• [TEXT PROVIDED]
· · · ·
Defend Equality – Love Unites! the anti-Prop 8 poster disingenuously declares.  Fine - except that all the shouting at Mormons in Westwood and harassing customers at the Mexican restaurant where Sharon Tate ate her last meal wasn’t done out out of love – it was done out of spite.

As one lesbian I know generously put it: ”Don’t talk to me about the sanctity of marriage!  The divorce rate is through the roof!  Give me a break – marriage is a joke!”

Really?  Then why do you want it so much?

Which brings me back to my earlier point: I don’t believe most gay people really do want marriage.  There’s certainly no consensus on it.  As a rule, gay folk tend to distrust organized religion (not without good reason) and middle class heterosexual norms.  So why the sudden mania for wedding bells?  Could it be the result of watching too much Bravo?

Having once been accused of advancing a nefarious gay agenda myself, I can’t help but see where this stubborn trend is taking us: right into the clutches of the dreaded Far Right fanatics, who claim gays and lesbians are bent on undermining the time-honored institution of marriage and radically changing it from the inside out.

Well, guess what.  Judging from how the gay community is currently playing its cards, I’d wager that is the goal.  But no one in is saying it out loud.

Gays don’t want marriage because they desperately long to be part of a stuffy, archaic ritual laden with church baggage.  They want to get married because, now that they have clout and 99% of the same rights as straight people, they’ve run out of goals - and they feel entitled to the only thing that’s still beyond reach: absolute acceptance. 

Didn’t mama ever tell you that you can’t please everybody?

Sure, it would be wonderful if the world were a peaceful paradise that wasn’t comprised of a million conflicting cultures, where gay relationships were naturally on a par with straight ones, where no one blinked when I call my husband “my husband” – and we all lived happily ever after.  But it’s not.  And it never will be.

Personally, I love the look of a wedding band on a man’s hand – even more so on two men’s hands.  But gay couples have been wearing commitment rings for decades without asking for permission, and without the sanction of any state.  I’m not against gay marriage, I’m against the way it has been shoved down everyone’s throat.  Thanks to the in-your-face blitz – launched, remember, by an opportunistic straight politician (Newsom) - the LGBT community has blown a prime chance to present the case for gay marriage with clarity and persuasion.

Brit blogger Mark Simpson makes a strong argument for civil unions as a viable alternative, citing their success in France – where, as an option for all couples, they’ve become increasingly popular.  Gay Americans should heed his advice and focus their considerable energy on making sure legal contracts between two same-sex partners are made equal to marriage in the eyes of the law – reaffirming gays and lesbians as the true innovators of cohabitational freedom.
· · · ·
Data entries:

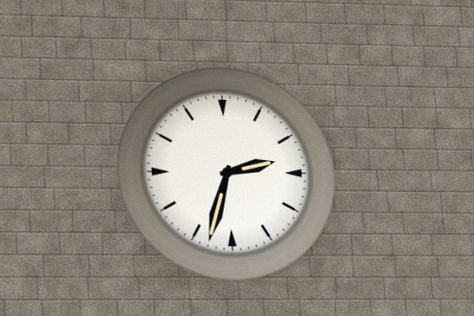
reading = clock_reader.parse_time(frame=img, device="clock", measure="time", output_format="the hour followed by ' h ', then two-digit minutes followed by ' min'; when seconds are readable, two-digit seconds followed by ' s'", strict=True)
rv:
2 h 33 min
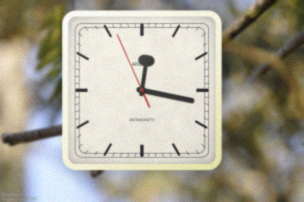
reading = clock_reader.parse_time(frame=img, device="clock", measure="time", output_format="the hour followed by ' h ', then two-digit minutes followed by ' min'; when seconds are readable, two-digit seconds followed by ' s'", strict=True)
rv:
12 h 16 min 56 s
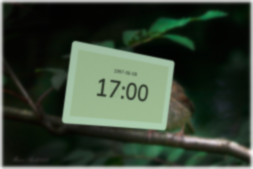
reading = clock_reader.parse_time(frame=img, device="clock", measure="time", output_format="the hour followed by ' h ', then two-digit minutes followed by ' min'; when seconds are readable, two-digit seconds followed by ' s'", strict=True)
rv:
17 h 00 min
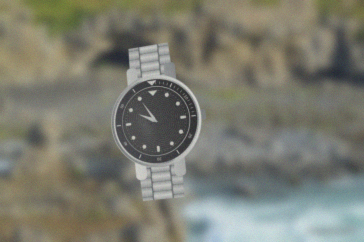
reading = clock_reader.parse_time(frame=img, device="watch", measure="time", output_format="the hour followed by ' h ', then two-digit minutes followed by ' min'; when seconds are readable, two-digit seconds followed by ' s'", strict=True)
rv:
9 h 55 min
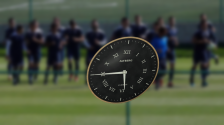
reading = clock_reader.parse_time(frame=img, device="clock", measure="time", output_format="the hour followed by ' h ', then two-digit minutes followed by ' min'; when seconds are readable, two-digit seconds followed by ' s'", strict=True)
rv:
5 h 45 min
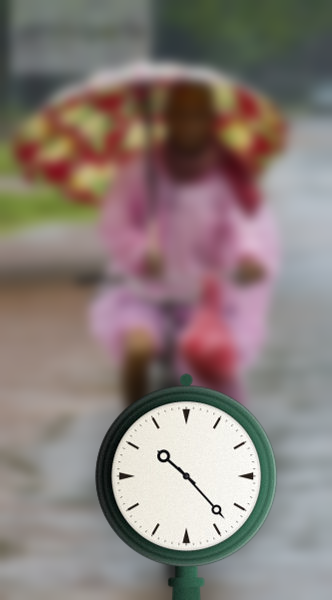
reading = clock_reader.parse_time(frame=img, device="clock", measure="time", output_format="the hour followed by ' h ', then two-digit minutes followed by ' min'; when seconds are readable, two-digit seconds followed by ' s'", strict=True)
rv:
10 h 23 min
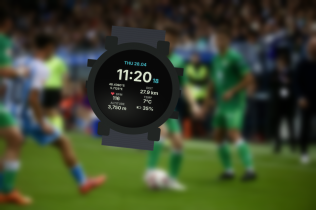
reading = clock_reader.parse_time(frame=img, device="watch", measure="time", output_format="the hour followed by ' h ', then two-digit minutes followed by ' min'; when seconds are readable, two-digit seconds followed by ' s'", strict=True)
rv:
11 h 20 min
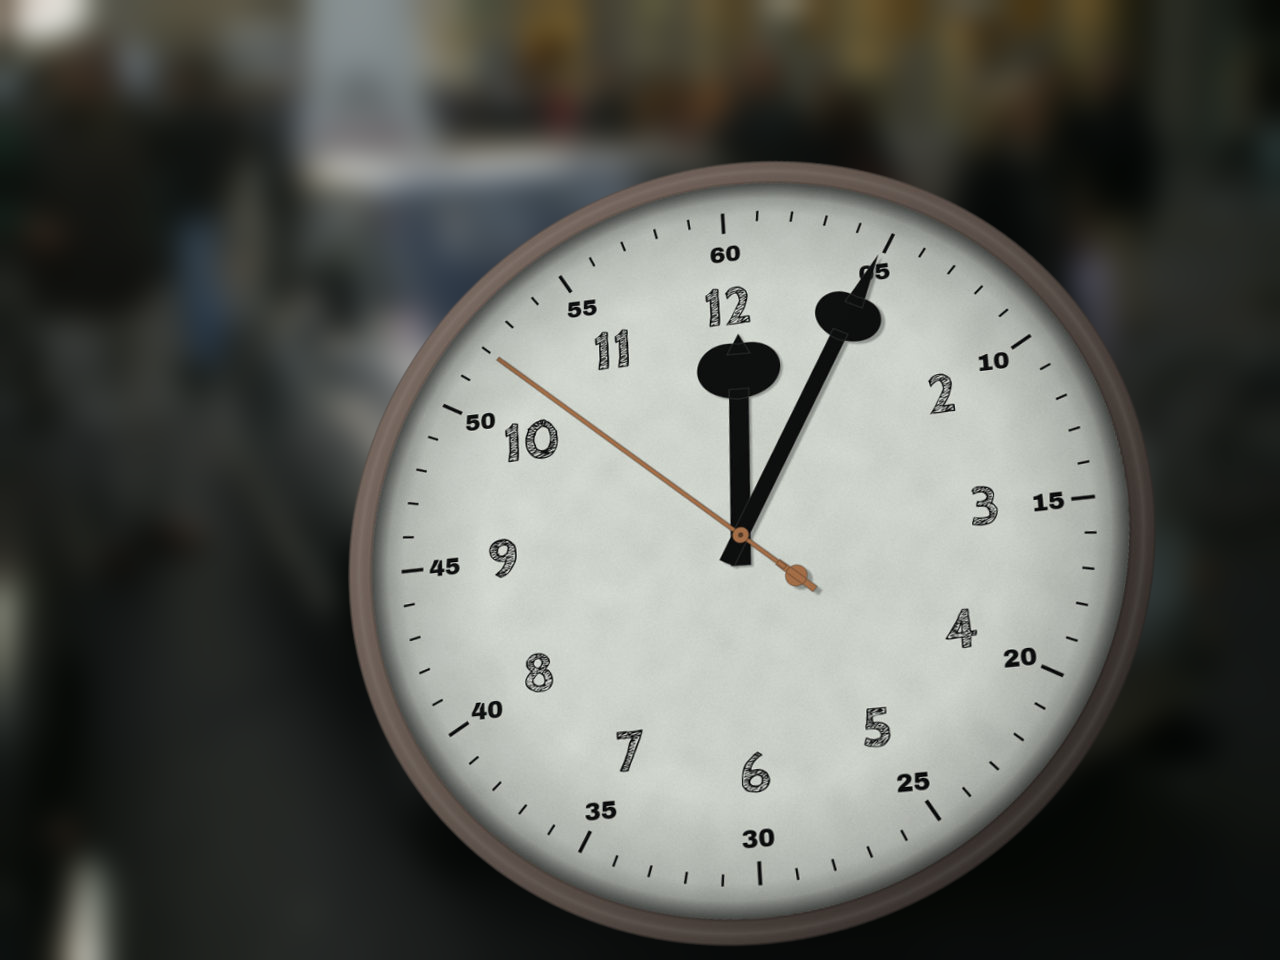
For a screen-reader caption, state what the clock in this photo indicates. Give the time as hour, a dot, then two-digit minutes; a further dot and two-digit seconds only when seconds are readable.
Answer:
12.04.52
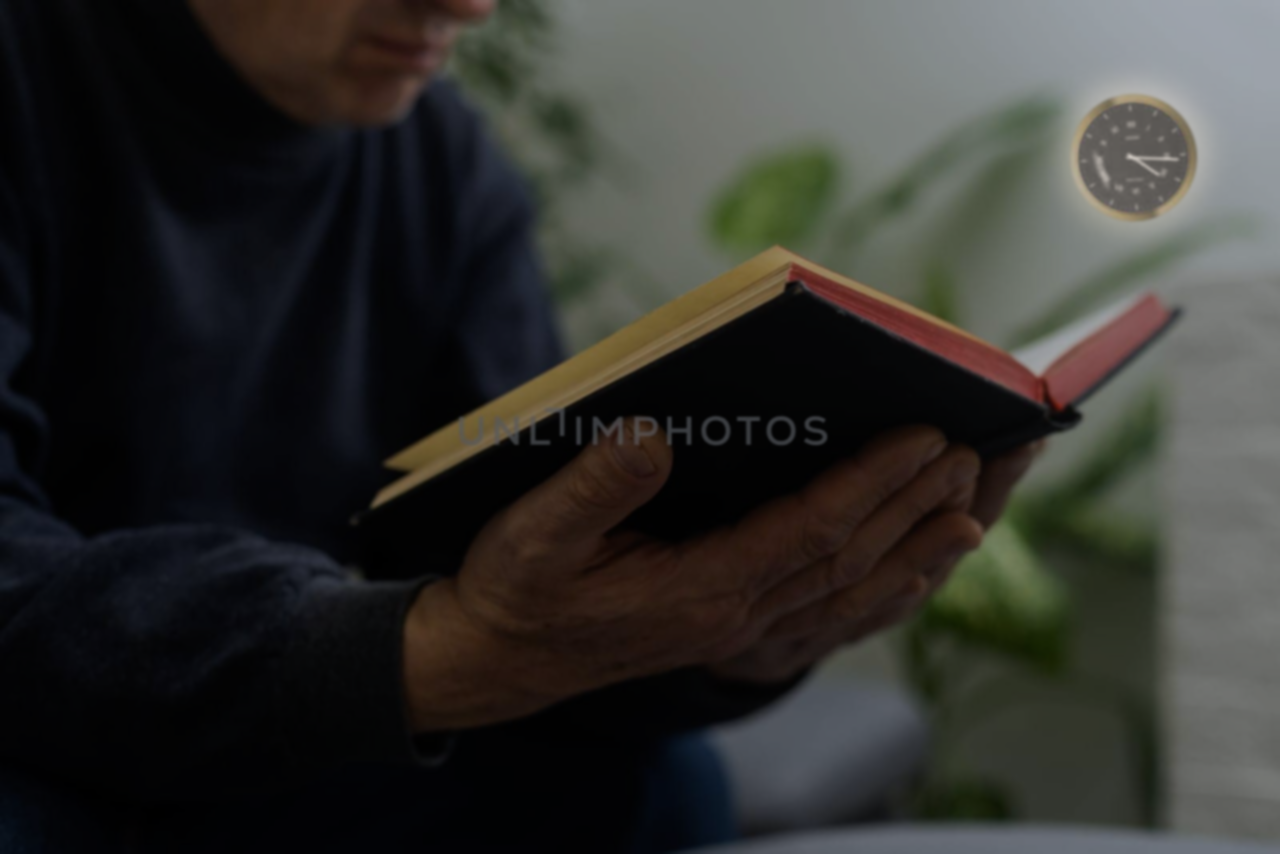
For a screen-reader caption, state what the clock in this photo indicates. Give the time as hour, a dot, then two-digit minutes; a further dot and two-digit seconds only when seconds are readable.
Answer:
· · · ·
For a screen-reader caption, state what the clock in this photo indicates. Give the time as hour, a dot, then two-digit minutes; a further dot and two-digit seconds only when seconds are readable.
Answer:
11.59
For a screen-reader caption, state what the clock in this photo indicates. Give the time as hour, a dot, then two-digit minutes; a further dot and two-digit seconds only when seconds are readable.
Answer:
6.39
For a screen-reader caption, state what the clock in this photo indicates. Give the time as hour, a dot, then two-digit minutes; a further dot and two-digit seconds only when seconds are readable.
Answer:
· · · ·
• [PROBLEM STATEMENT]
Write the next part of the opinion piece on gay marriage and Prop 8, picking up right after its last sentence. These entries come from a separate source, unrelated to the text.

• [TASK ANSWER]
Civil unions already offer gay couples the same basic legal status as married couples in several states, including California (and they’re a lot easier to get).  But as a result of the gay community’s mass hissy fit to usurp marriage, the religious right has been re-ignited in its holy war against legal recognition of any gay relationships at all.

So maybe it’s time for the so-called “vanguard” to try a little change.

American gays and lesbians need to stop playing victim and come up with a more inclusive tack.  We need to get out of the ghetto and stand up for the American values that allow us to live in peace – and to continue fighting for our rights (the ideals we actually share with our mythic “red” state foes). 

If Melissa Etheridge can get over herself and see the light in Reverend Rick Warren, so can the rest of us.  As the saying goes, you get more with honey than vinegar.

Because unless we’re all on the same page, we’re not going to make it.  Lesbians and gays are right up there with Jews at the top of the global jihad hit list.  And all the equality in the world isn’t worth anything if we’re not alive to enjoy it.

3000 diverse, multi-colored, multi-national, multi-religious, multicultural, gay, straight, bisexual, married, divorced, single people found that out the hard way on 9/11.

40 years after the Stonewall Riots, it’s time for the LGBT community to reconnect with what made us rebel in the first place: the right to live not as conformist dhimmis, but as social, intellectual, and artistic pioneers.  Instead of stirring up resentment trying to snatch a piece of a stale pie we don’t really need - and setting back our cause in the process - we need to keep moving forward, not “separate but equal,” but different and equal.

It’s time to reprioritize, show some gratitude for how far we’ve come, and try some magnanimity for a change.  Let the so-called “bigots” keep their rituals.  We have our own way of doing things.

But we also can’t keep operating in an us-against-them vacuum.  We need all the allies we can get.  Because history repeats itself.

And once again, more than ever, silence equals death.